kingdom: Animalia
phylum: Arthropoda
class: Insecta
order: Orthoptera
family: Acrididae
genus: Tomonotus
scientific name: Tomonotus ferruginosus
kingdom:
______________________________
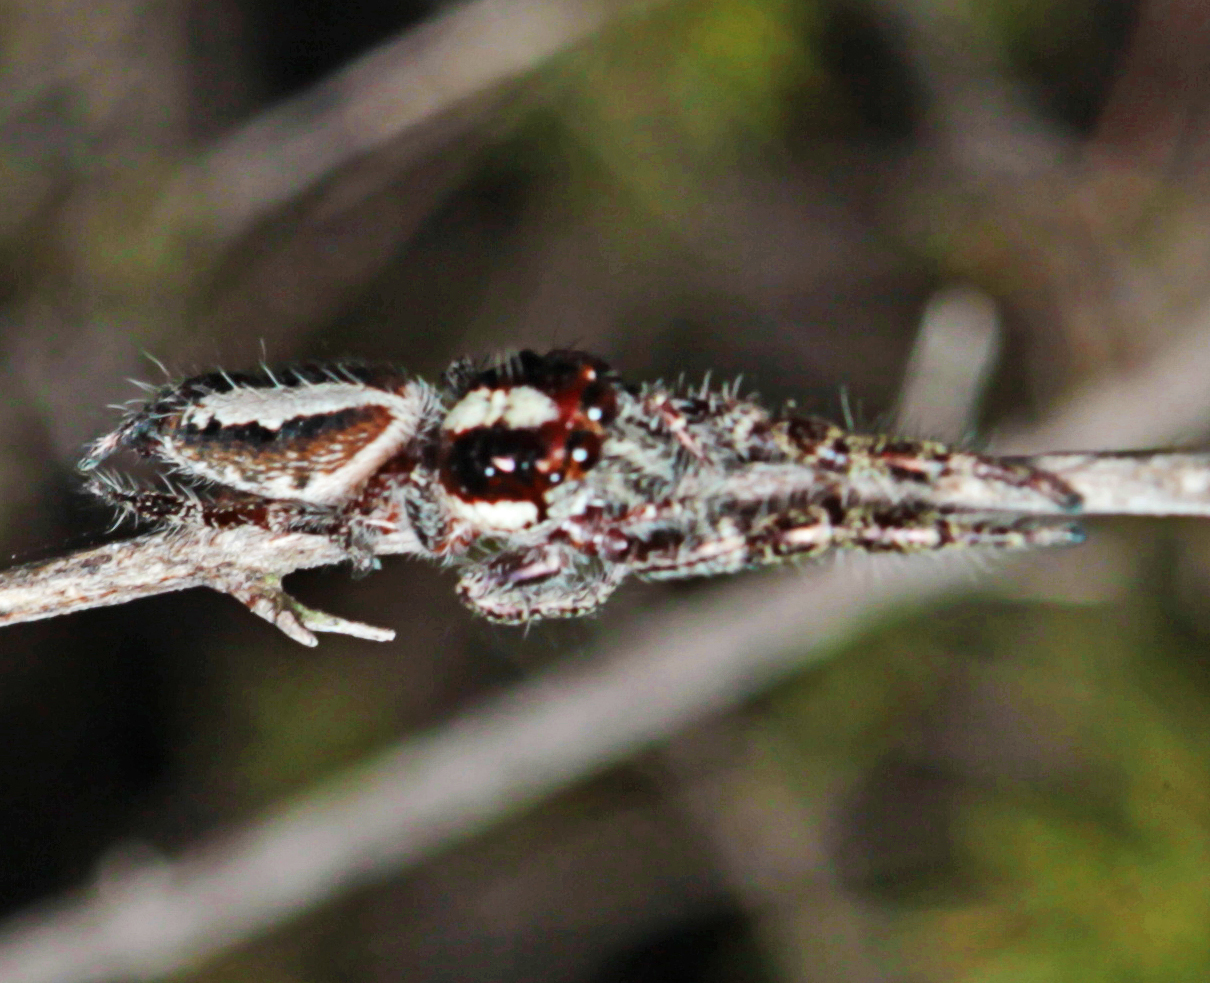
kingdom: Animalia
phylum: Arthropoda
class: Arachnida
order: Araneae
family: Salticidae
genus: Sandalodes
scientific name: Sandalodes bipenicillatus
______________________________
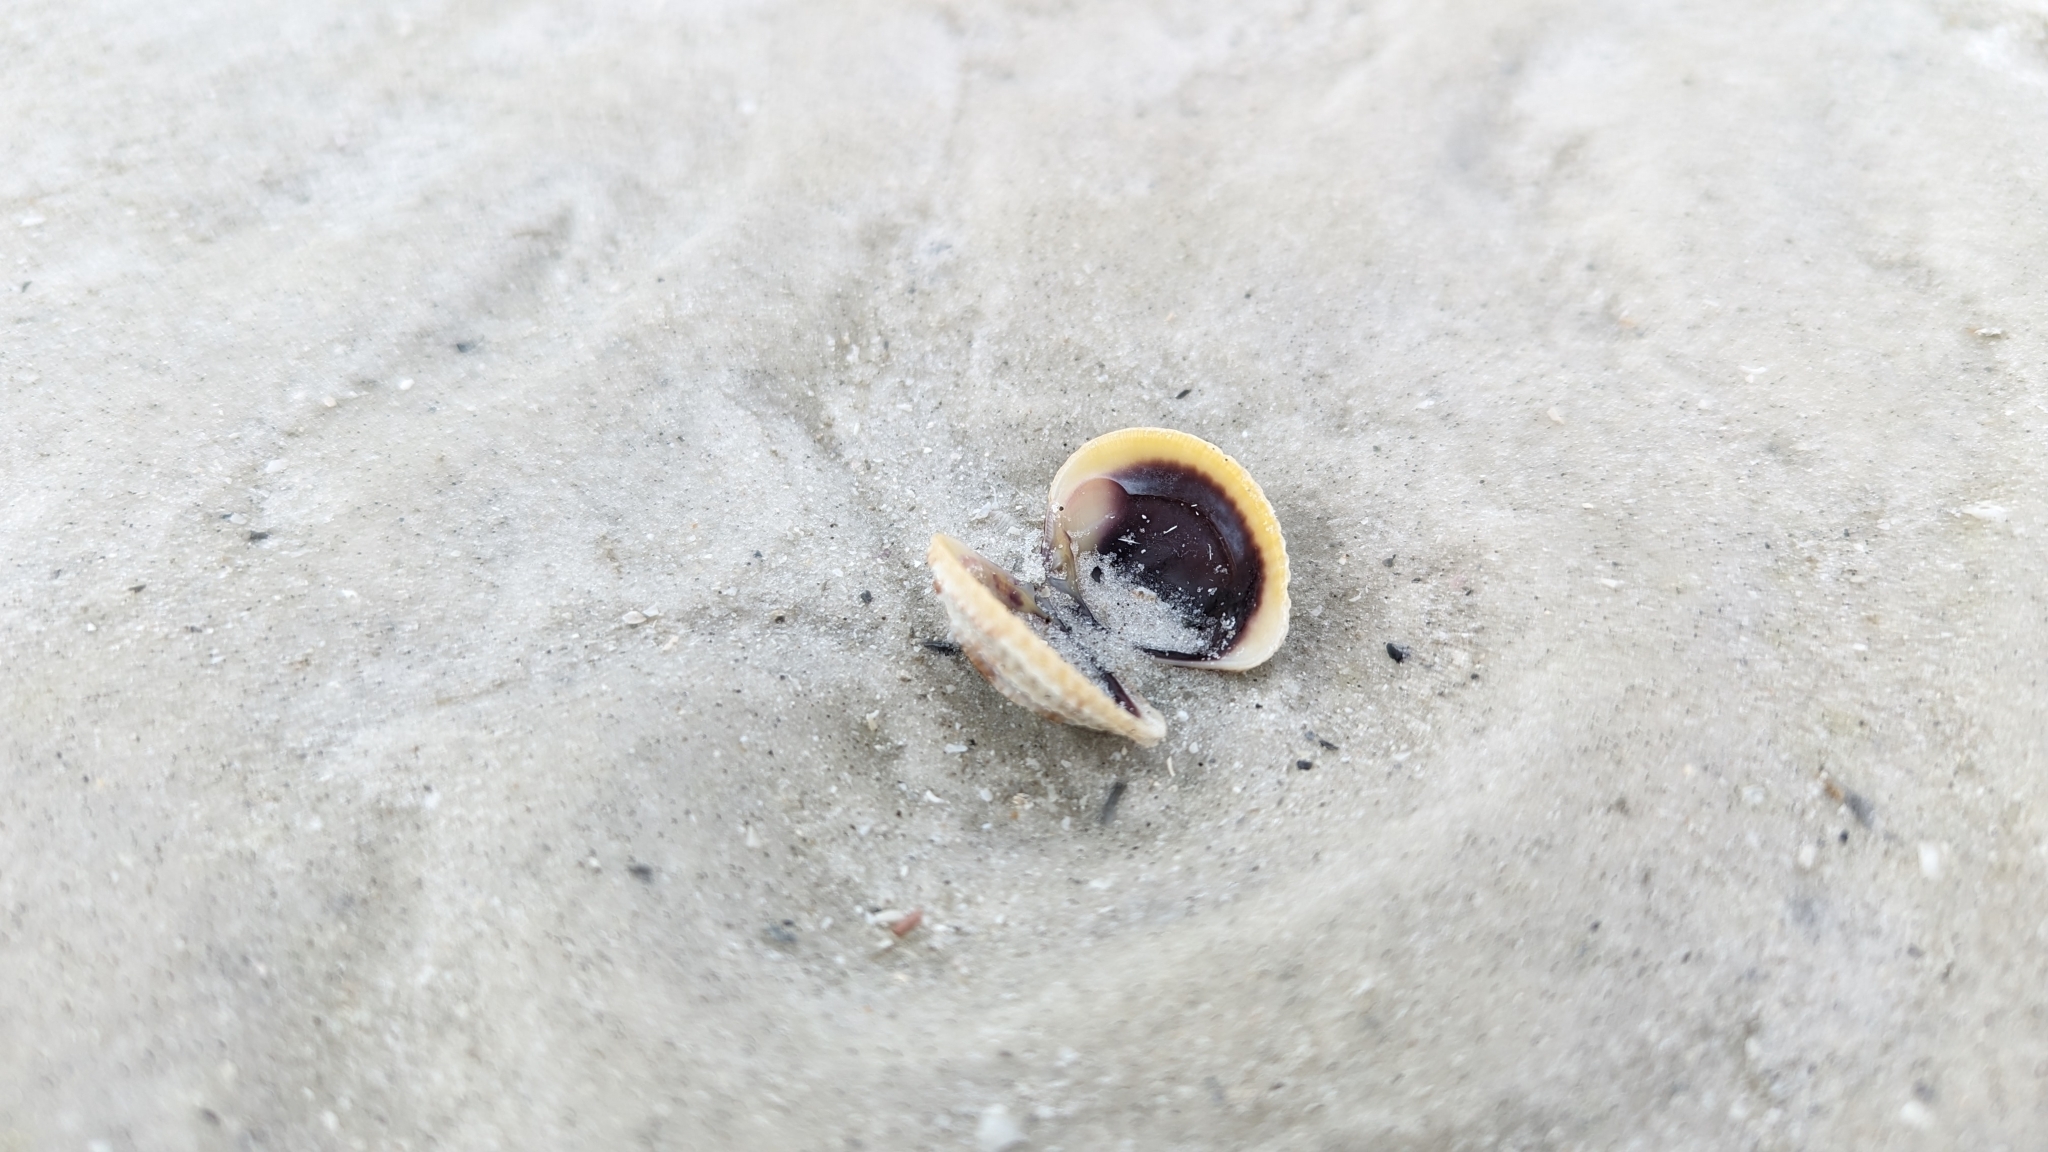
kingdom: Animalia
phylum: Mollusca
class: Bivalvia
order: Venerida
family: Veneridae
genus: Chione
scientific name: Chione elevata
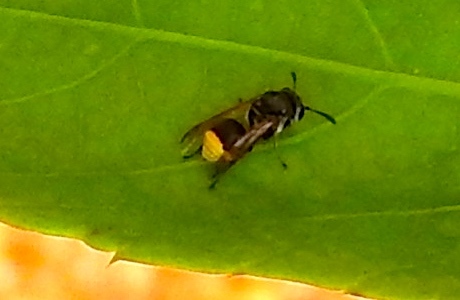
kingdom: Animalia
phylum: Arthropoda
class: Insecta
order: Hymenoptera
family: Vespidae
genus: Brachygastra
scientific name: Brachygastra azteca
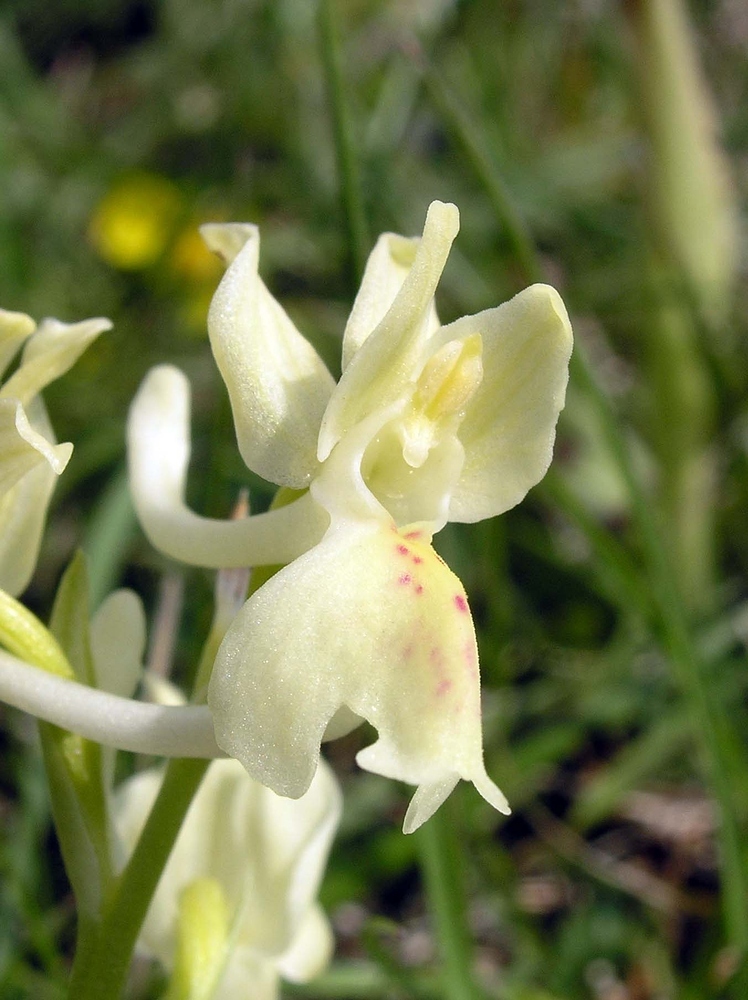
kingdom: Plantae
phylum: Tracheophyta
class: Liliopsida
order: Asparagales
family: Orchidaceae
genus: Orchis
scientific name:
______________________________
Exercise
Write out the data from the line with "family: Veneridae" to the line with "family: Orchidaceae", including both of those lines, and leave the pictures out.

Output below
family: Veneridae
genus: Chione
scientific name: Chione elevata
kingdom: Animalia
phylum: Arthropoda
class: Insecta
order: Hymenoptera
family: Vespidae
genus: Brachygastra
scientific name: Brachygastra azteca
kingdom: Plantae
phylum: Tracheophyta
class: Liliopsida
order: Asparagales
family: Orchidaceae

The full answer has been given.